The FCC’s action against AT&T highlights the agency’s increasing focus on privacy and data security issues. To date, the federal agency claiming the lead in this space has been the Federal Trade Commission (“FTC”), which, under its statutory framework to monitor and bring enforcement actions to prevent unfair or deceptive trade practices, has entered into a series of consent settlements with companies whose cybersecurity practices allegedly have been inconsistent with those companies’ stated protection practices or, in a few cases, have been so inadequate as to allegedly constitute an “unfair” practice in the FTC’s eyes. For its part, within the last year, the FCC has initiated fines or obtained settlements in five major cases over alleged privacy or data security violations, including, as discussed above, a data security-based action against TerraCom and YourTel America in October 2014 for allegedly storing names, addresses, driver’s licenses, social security numbers, and other customer information on Internet servers without password protection or encryption. With its most recent settlement in the AT&T matter, the FCC has left no doubt that its emerging interest in data security matters matches or even exceeds the FTC’s.

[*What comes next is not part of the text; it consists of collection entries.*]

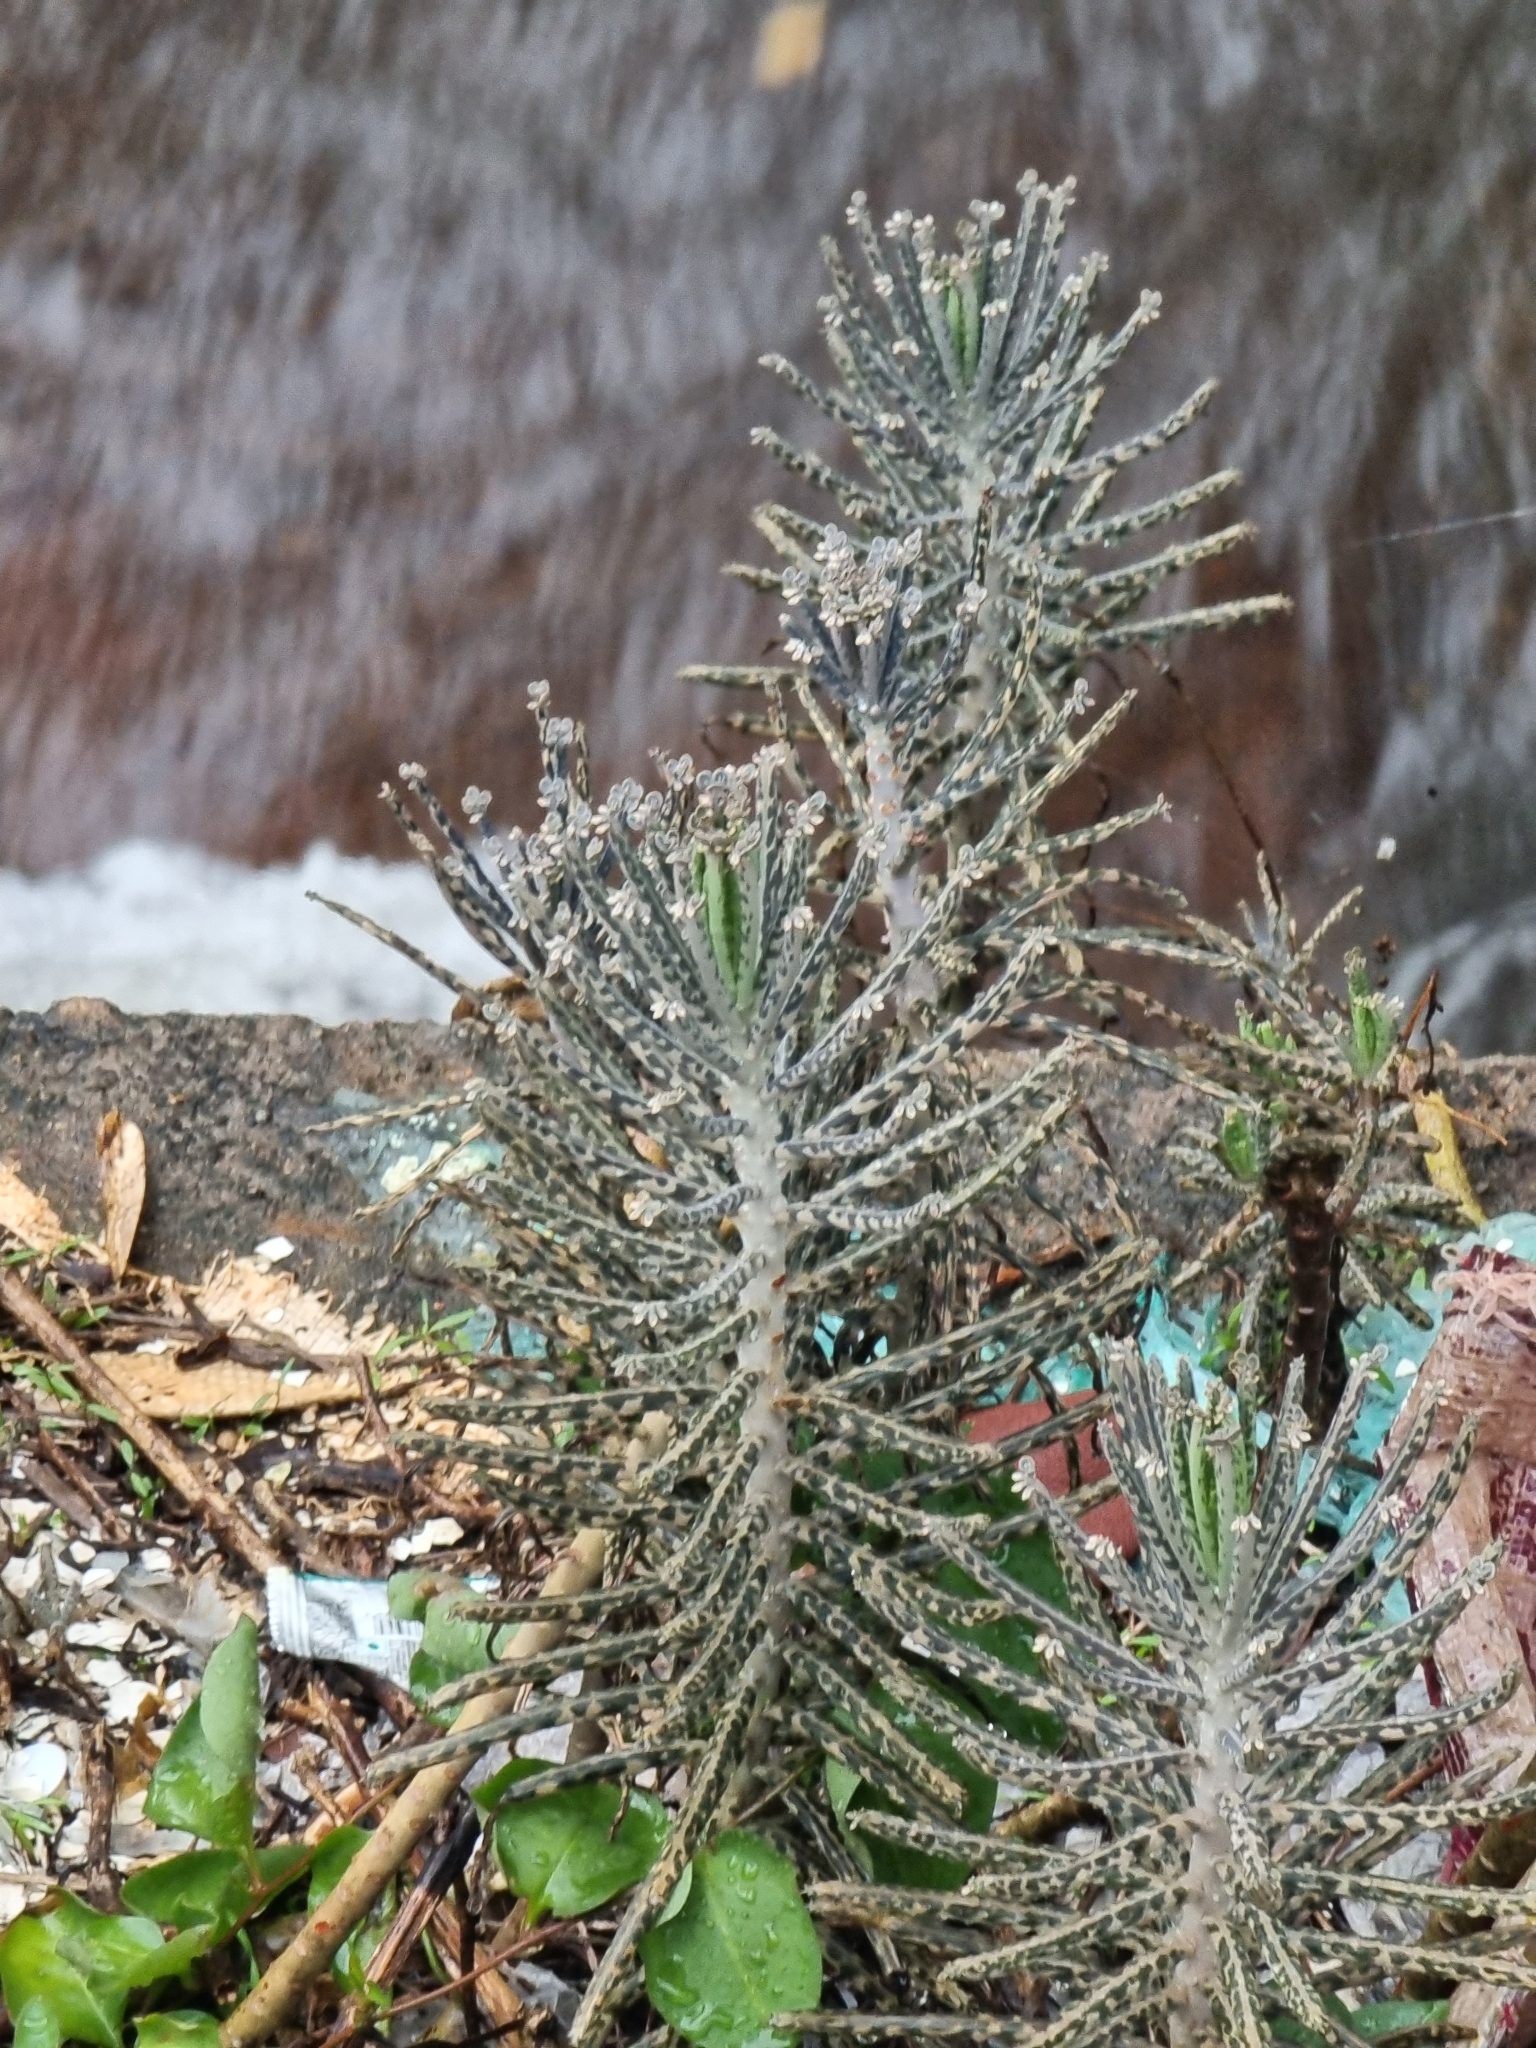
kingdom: Plantae
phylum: Tracheophyta
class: Magnoliopsida
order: Saxifragales
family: Crassulaceae
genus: Kalanchoe
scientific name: Kalanchoe delagoensis
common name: Chandelier plant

Indeed, the FCC’s settlement with AT&T contains negotiated compliance requirements over and above those typically obtained by the FTC in its own data security settlements. For instance, whereas AT&T agreed to pay a $25 million civil penalty to the FCC, the FTC typically cannot obtain civil penalties in its data security settlements because it lacks civil penalty power under Section 5 of the FTC Act, the statute the agency normally relies upon in such cases. AT&T also agreed to notify certain customers of unauthorized access to their information and provide complimentary credit monitoring services, a provision not typically found in FTC data security settlements. And while FTC settlements often include an agreement by the settling company to designate an employee or employees to coordinate the required information security program, AT&T’s settlement with the FCC additionally specifies that the compliance officer administering the program have knowledge of the communication laws and information security principles and practices necessary to implement the requirements of the consent decree, as well as that either the compliance officer or his or her subordinates be “privacy certified by an industry certifying organization.”

In short, with its AT&T settlement, the FCC has entered the fray alongside the FTC, Securities and Exchange Commission and other agencies as an aggressive actor in the privacy and data security space. That being so, all companies that collect or use consumer information in ways that could potentially implicate FCC jurisdiction would do well to proactively review their policies and practices and assess any risks of FCC scrutiny.